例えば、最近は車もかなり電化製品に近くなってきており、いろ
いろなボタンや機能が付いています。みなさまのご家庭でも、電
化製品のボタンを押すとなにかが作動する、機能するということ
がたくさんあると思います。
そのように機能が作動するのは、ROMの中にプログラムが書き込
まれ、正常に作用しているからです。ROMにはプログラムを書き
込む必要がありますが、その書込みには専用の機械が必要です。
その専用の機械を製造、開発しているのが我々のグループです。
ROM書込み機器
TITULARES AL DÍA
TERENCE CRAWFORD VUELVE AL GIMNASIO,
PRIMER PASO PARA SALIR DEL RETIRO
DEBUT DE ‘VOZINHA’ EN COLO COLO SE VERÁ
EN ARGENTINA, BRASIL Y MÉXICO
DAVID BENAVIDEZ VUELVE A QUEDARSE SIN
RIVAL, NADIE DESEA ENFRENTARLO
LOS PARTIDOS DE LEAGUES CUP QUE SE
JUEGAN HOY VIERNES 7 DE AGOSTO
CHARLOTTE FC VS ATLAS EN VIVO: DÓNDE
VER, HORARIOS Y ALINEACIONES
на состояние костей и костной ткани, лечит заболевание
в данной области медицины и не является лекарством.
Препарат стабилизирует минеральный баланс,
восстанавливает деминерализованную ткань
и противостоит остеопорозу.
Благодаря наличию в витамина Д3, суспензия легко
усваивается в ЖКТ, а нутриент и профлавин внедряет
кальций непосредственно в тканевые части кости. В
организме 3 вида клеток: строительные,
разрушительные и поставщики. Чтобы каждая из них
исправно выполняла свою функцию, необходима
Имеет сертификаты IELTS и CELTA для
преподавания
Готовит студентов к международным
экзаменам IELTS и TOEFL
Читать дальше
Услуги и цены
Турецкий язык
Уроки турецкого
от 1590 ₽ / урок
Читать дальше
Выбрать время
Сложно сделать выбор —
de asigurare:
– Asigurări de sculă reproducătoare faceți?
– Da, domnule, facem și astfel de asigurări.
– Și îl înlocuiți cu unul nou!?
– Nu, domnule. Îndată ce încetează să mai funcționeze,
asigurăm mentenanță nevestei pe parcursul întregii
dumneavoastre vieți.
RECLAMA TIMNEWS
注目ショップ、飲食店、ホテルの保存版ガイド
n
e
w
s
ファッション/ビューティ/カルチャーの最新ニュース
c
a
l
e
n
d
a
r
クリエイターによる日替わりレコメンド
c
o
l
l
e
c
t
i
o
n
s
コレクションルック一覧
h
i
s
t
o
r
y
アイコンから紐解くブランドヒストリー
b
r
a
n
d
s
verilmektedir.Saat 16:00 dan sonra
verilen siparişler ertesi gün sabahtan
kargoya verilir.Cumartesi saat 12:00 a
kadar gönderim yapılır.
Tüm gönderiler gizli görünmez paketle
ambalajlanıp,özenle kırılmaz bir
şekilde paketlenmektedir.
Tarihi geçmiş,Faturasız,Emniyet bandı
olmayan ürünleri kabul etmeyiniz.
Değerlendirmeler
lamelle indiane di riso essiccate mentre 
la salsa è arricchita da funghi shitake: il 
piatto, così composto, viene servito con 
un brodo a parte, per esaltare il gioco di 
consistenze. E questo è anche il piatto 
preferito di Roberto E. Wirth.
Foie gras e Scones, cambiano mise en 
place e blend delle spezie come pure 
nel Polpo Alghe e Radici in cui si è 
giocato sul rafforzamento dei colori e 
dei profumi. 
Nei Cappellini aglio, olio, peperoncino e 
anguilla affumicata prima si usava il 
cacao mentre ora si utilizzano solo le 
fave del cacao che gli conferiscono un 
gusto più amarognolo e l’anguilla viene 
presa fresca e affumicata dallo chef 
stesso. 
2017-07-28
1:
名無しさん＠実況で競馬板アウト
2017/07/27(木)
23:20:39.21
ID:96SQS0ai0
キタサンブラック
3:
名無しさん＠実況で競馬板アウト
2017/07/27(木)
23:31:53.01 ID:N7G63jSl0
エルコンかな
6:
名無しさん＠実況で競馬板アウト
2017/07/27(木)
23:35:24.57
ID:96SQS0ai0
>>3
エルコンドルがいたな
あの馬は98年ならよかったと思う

Your assignment:
All the records above need to be transcribed exactly and in full.

Task output:
例えば、最近は車もかなり電化製品に近くなってきており、いろ
いろなボタンや機能が付いています。みなさまのご家庭でも、電
化製品のボタンを押すとなにかが作動する、機能するということ
がたくさんあると思います。
そのように機能が作動するのは、ROMの中にプログラムが書き込
まれ、正常に作用しているからです。ROMにはプログラムを書き
込む必要がありますが、その書込みには専用の機械が必要です。
その専用の機械を製造、開発しているのが我々のグループです。
ROM書込み機器
TITULARES AL DÍA
TERENCE CRAWFORD VUELVE AL GIMNASIO,
PRIMER PASO PARA SALIR DEL RETIRO
DEBUT DE ‘VOZINHA’ EN COLO COLO SE VERÁ
EN ARGENTINA, BRASIL Y MÉXICO
DAVID BENAVIDEZ VUELVE A QUEDARSE SIN
RIVAL, NADIE DESEA ENFRENTARLO
LOS PARTIDOS DE LEAGUES CUP QUE SE
JUEGAN HOY VIERNES 7 DE AGOSTO
CHARLOTTE FC VS ATLAS EN VIVO: DÓNDE
VER, HORARIOS Y ALINEACIONES
на состояние костей и костной ткани, лечит заболевание
в данной области медицины и не является лекарством.
Препарат стабилизирует минеральный баланс,
восстанавливает деминерализованную ткань
и противостоит остеопорозу.
Благодаря наличию в витамина Д3, суспензия легко
усваивается в ЖКТ, а нутриент и профлавин внедряет
кальций непосредственно в тканевые части кости. В
организме 3 вида клеток: строительные,
разрушительные и поставщики. Чтобы каждая из них
исправно выполняла свою функцию, необходима
Имеет сертификаты IELTS и CELTA для
преподавания
Готовит студентов к международным
экзаменам IELTS и TOEFL
Читать дальше
Услуги и цены
Турецкий язык
Уроки турецкого
от 1590 ₽ / урок
Читать дальше
Выбрать время
Сложно сделать выбор —
de asigurare:
– Asigurări de sculă reproducătoare faceți?
– Da, domnule, facem și astfel de asigurări.
– Și îl înlocuiți cu unul nou!?
– Nu, domnule. Îndată ce încetează să mai funcționeze,
asigurăm mentenanță nevestei pe parcursul întregii
dumneavoastre vieți.
RECLAMA TIMNEWS
注目ショップ、飲食店、ホテルの保存版ガイド
n
e
w
s
ファッション/ビューティ/カルチャーの最新ニュース
c
a
l
e
n
d
a
r
クリエイターによる日替わりレコメンド
c
o
l
l
e
c
t
i
o
n
s
コレクションルック一覧
h
i
s
t
o
r
y
アイコンから紐解くブランドヒストリー
b
r
a
n
d
s
verilmektedir.Saat 16:00 dan sonra
verilen siparişler ertesi gün sabahtan
kargoya verilir.Cumartesi saat 12:00 a
kadar gönderim yapılır.
Tüm gönderiler gizli görünmez paketle
ambalajlanıp,özenle kırılmaz bir
şekilde paketlenmektedir.
Tarihi geçmiş,Faturasız,Emniyet bandı
olmayan ürünleri kabul etmeyiniz.
Değerlendirmeler
lamelle indiane di riso essiccate mentre 
la salsa è arricchita da funghi shitake: il 
piatto, così composto, viene servito con 
un brodo a parte, per esaltare il gioco di 
consistenze. E questo è anche il piatto 
preferito di Roberto E. Wirth.
Foie gras e Scones, cambiano mise en 
place e blend delle spezie come pure 
nel Polpo Alghe e Radici in cui si è 
giocato sul rafforzamento dei colori e 
dei profumi. 
Nei Cappellini aglio, olio, peperoncino e 
anguilla affumicata prima si usava il 
cacao mentre ora si utilizzano solo le 
fave del cacao che gli conferiscono un 
gusto più amarognolo e l’anguilla viene 
presa fresca e affumicata dallo chef 
stesso. 
2017-07-28
1:
名無しさん＠実況で競馬板アウト
2017/07/27(木)
23:20:39.21
ID:96SQS0ai0
キタサンブラック
3:
名無しさん＠実況で競馬板アウト
2017/07/27(木)
23:31:53.01 ID:N7G63jSl0
エルコンかな
6:
名無しさん＠実況で競馬板アウト
2017/07/27(木)
23:35:24.57
ID:96SQS0ai0
>>3
エルコンドルがいたな
あの馬は98年ならよかったと思う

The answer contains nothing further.